(Extract provided Opens)
Representative pictures showing the detection of DC cells in peripheral blood from HBV patients. A. The peripheral cells could be divided into the lymphocyte group, the mononuclear cell group, and the white blood cell group, according to the FSC and SSC cytometric values. B. DC cells were selected with MHCII as surface recognition receptors.

Table 1.

Frequencies of mononuclear cells and DC cells in peripheral blood in normal control (NC) group and hepatitis B virus infection (HBV) groups

Groups Patient numbers Mononuclear cells (%) DC cells (%)
Normal control (NC) 30 8.14 ± 2.24 9.4 ± 2.05
Chronic hepatitis B virus infection (HBV) 35 8.40 ± 2.73 7.11 ± 3.82
HBV-related liver cirrhosis (HBV-LC) 34 8.52 ± 3.13 6.51 ± 4.38
HBV-related hepatocellular carcinoma (HBV-HCC) 31 8.75 ± 3.49 6.00 ± 4.73

Expressions of TLR2 and TLR4 in DCs are elevated in HBV patients

TLRs are abundantly expressed receptors in DCs, which may participate in the signaling pathway involved in liver diseases. To further find out the role of TLR2/4 in HBV infection, their expression in DCs was assessed in HBV patients with flow cytometry (Figure 2A). As shown in Table 2, the proportion of TLR2-positive DCs in the NC group, HBV group, HBV-LC group, and HBV-HCC group were 2.60 ± 1.70%, 2.67 ± 2.89%, 3.53 ± 3.41%, and 5.11 ± 4.93%, respectively. TLR2 expression in DCs was increased gradually as disease progressed, and there were statistical significances between these groups (Table 2, P < 0.05). On the other hand, the proportion of TLR4-positive DCs in the NC group, HBV group, HBV-LC group, and HBV-HCC group were 45.34 ± 24.46%, 53.94 ± 16.21%, 65.16 ± 12.92%, and 75.54 ± 11.12%, respectively. The expression of TLR4 in DCs was increased gradually in disease pathogenesis. No statistical significance was observed between the HBV group and the NC group, while there were statistically significant differences between the remaining groups (Table 2, P < 0.05). Furthermore, the correlation analysis indicated that the expressions of TLR2 and TLR4 were positively correlated with each other (Figure 2B) (r = 0.379, P = 0.02). These results suggest that the expressions of TLR2/4 were positively correlated and significantly increased in the disease progression, which might contribute to the disease pathogenesis.
(Extract provided Closes)
Complete the following:
1. List every group in Table 1 of the passage on DC cells in HBV patients, along with its patient number.
2. Carry the passage on DC cells in HBV patients forward, starting after its last sentence.
(Records provided Opens)
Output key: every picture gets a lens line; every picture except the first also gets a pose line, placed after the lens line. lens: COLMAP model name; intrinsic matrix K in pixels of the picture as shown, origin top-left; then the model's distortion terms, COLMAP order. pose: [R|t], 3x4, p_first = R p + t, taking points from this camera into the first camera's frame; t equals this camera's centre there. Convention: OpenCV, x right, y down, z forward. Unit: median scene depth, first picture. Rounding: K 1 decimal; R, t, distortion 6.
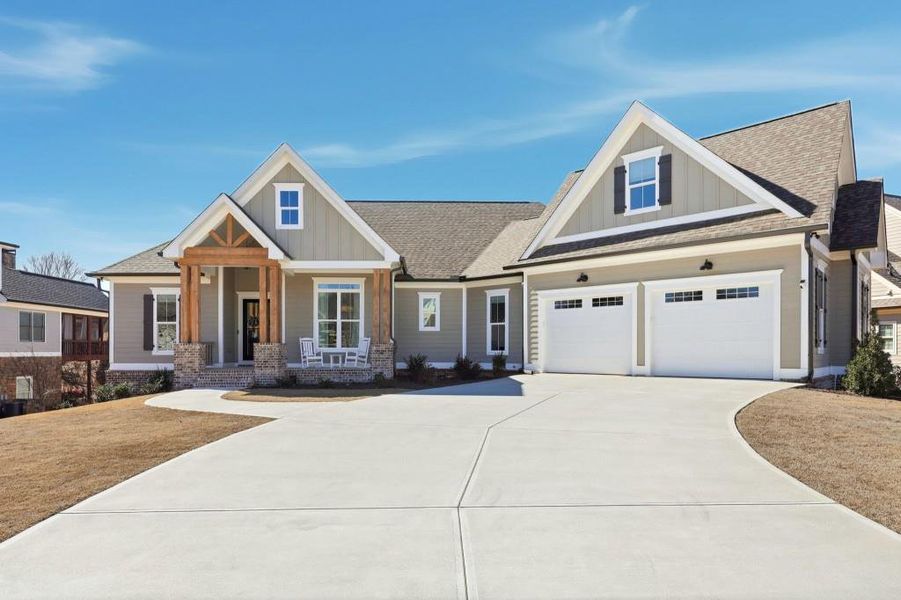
lens RADIAL K [[377.7, 0, 454.6], [0, 377.7, 299.7], [0, 0, 1]] dist [-0.001408, 0.000140]
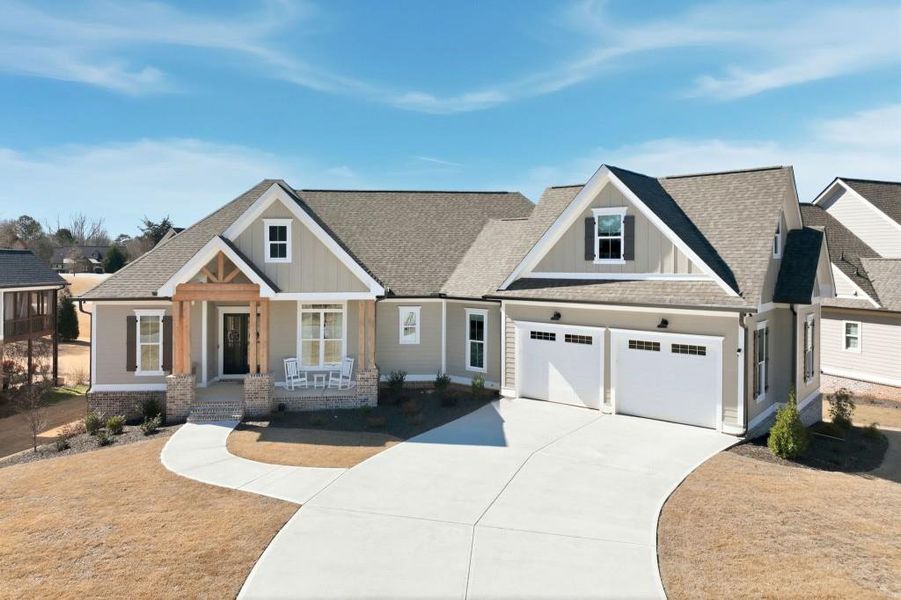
lens RADIAL K [[380.9, 0, 445.7], [0, 380.9, 298.5], [0, 0, 1]] dist [0.001519, -0.000206]
pose [[0.999390, 0.002892, 0.034790, -0.012047], [-0.003030, 0.999988, 0.003906, -0.094173], [-0.034778, -0.004009, 0.999387, -0.065461]]
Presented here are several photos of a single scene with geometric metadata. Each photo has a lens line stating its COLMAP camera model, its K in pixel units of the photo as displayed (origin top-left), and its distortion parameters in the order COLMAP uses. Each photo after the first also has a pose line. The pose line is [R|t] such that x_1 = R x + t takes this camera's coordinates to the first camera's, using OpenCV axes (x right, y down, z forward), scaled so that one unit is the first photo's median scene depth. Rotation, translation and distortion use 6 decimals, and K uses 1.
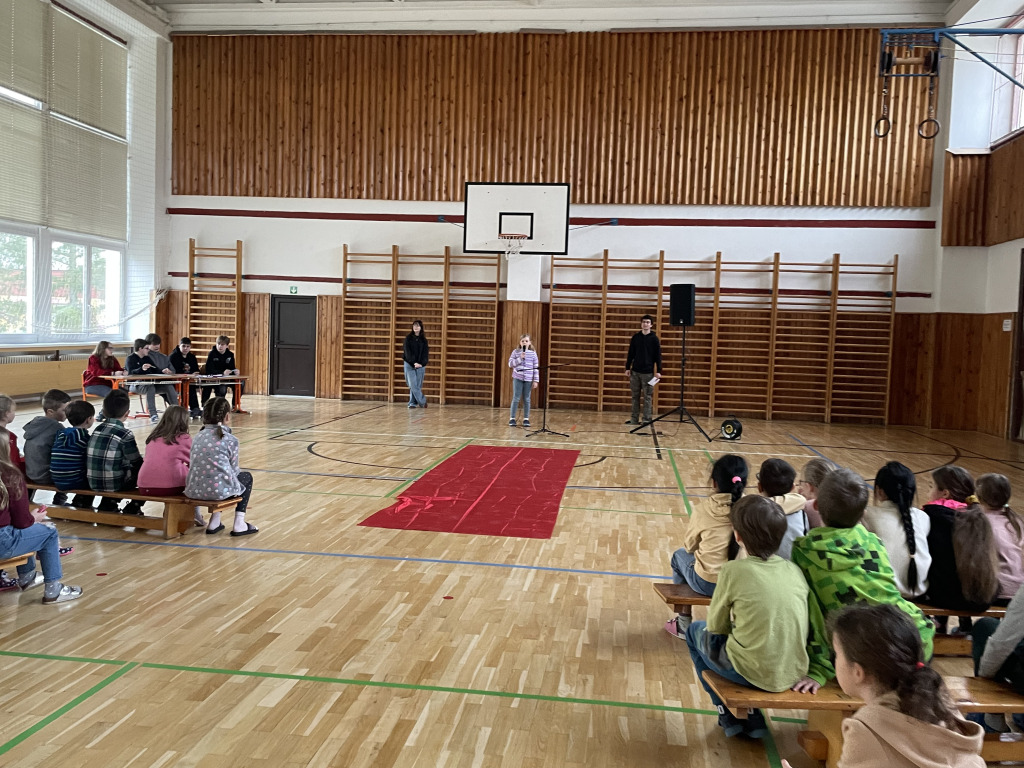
lens RADIAL K [[916.7, 0, 510.4], [0, 916.7, 382.0], [0, 0, 1]] dist [0.073181, -0.069597]
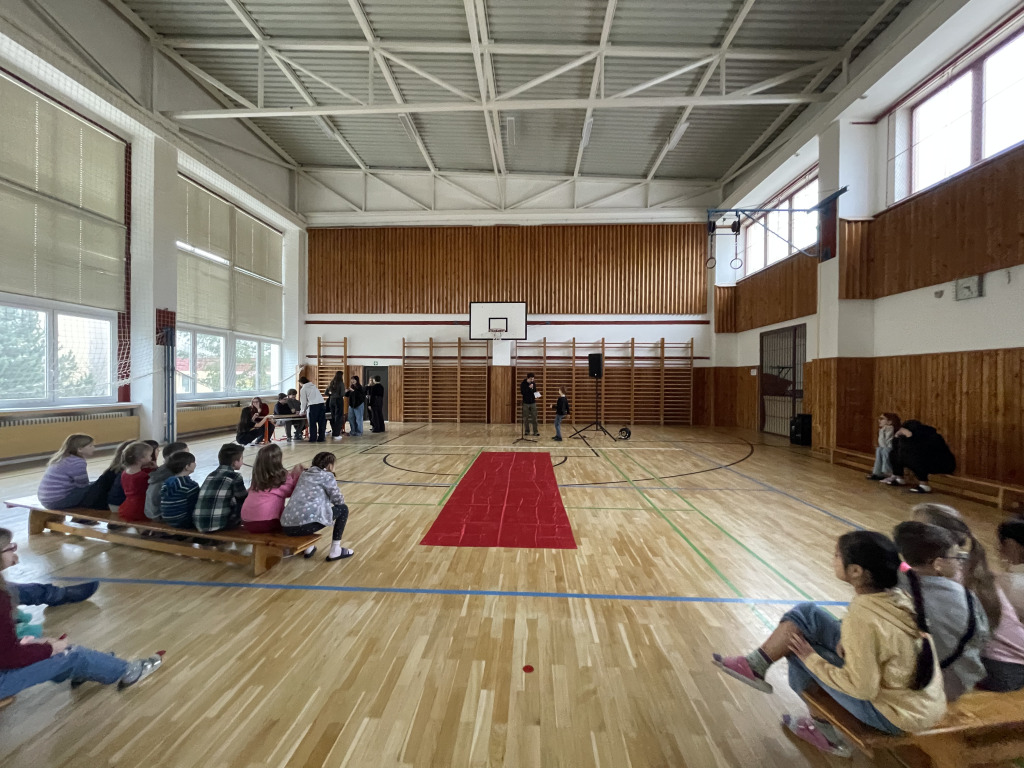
lens RADIAL K [[415.9, 0, 515.1], [0, 415.9, 383.3], [0, 0, 1]] dist [-0.000822, -0.000089]
pose [[0.995985, -0.028664, 0.084802, -0.031631], [0.032825, 0.998304, -0.048086, -0.011650], [-0.083280, 0.050677, 0.995237, 0.162134]]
(Records provided Closes)
Solved tasks:
1.
- Normal control (NC): 30
- Chronic hepatitis B virus infection (HBV): 35
- HBV-related liver cirrhosis (HBV-LC): 34
- HBV-related hepatocellular carcinoma (HBV-HCC): 31

2.
Figure 2.

Figure 2

Expression of TLR2 and TLR4 in DCs in HBV patients. A. Flow cytometry was applied to detect the expressions of TLR2 and TLR4 in DCs. Cells in Q1, Q4 were considered as negative for TLR2 and TLR4 respectively, while Q2 and Q3 were considered as positive for TLR2 and TLR4, respectively. B. TLR2 and TLR4 were positively correlated (r = 0.379, P = 0.02).

Table 2.

Expression of TLR2 and TLR4 in DCs in NC group and HBV groups

Groups Patient numbers DC cells (%) TLR2 (%) TLR4 (%)
NC 30 9.4 ± 2.05 2.60 ± 1.70 45.34 ± 24.46
HBV 35 7.11 ± 3.82 2.67 ± 2.89a 53.94 ± 16.21
HBV-LC 34 6.51 ± 4.38 3.53 ± 3.41a,b 65.16 ± 12.92a,b
HBV-HCC 31 6.00 ± 4.73 5.11 ± 4.93a,b,c 75.54 ± 11.12a,b,c
F value 8.86 11.34 12.75
P value 0.60 0.001 0.001

Note: Compared with the NC group;

a

P < 0.05.

Compared with the HBV group;

b

P < 0.05.

Compared with the HBV-LC group;

c

P < 0.05.

TLR2 expression is positively correlated with HBeAg in HBV patients

To further investigate the mechanism(s) through which TLR2/4 elevation might be related to the pathogenesis of HBV infection, the expression level of HBeAg and the amount of HBV-DNA in HBV patients were detected with chemiluminescence and real-time quantitative PCR, respectively, and correlation analyses were also performed. HBeAg and HBV-DNA are both clinical indicators for HBV infection. Our results indicated that HBeAg levels were increased, while the amount of HBV-DNA exhibited a declining trend, along with the disease severity (Table 3). Furthermore, the correlation analyses revealed that the expression of HBeAg was positively correlated to TLR2 (Figure 3A) (r = 0.486, P = 0.0001) and HBV-DNA (r = 0.372, P = 0.002), respectively, while there was no obvious correlation between HBeAg and TLR4 (Figure 3B) (r = 0.048, P = 0.072). The HBV-DNA content had no correlation to either TLR2 (r = 0.080, P = 0.537) or TLR4 (r = 0.074, P = 0.567) (Figure 3C, 3D).

Table 3.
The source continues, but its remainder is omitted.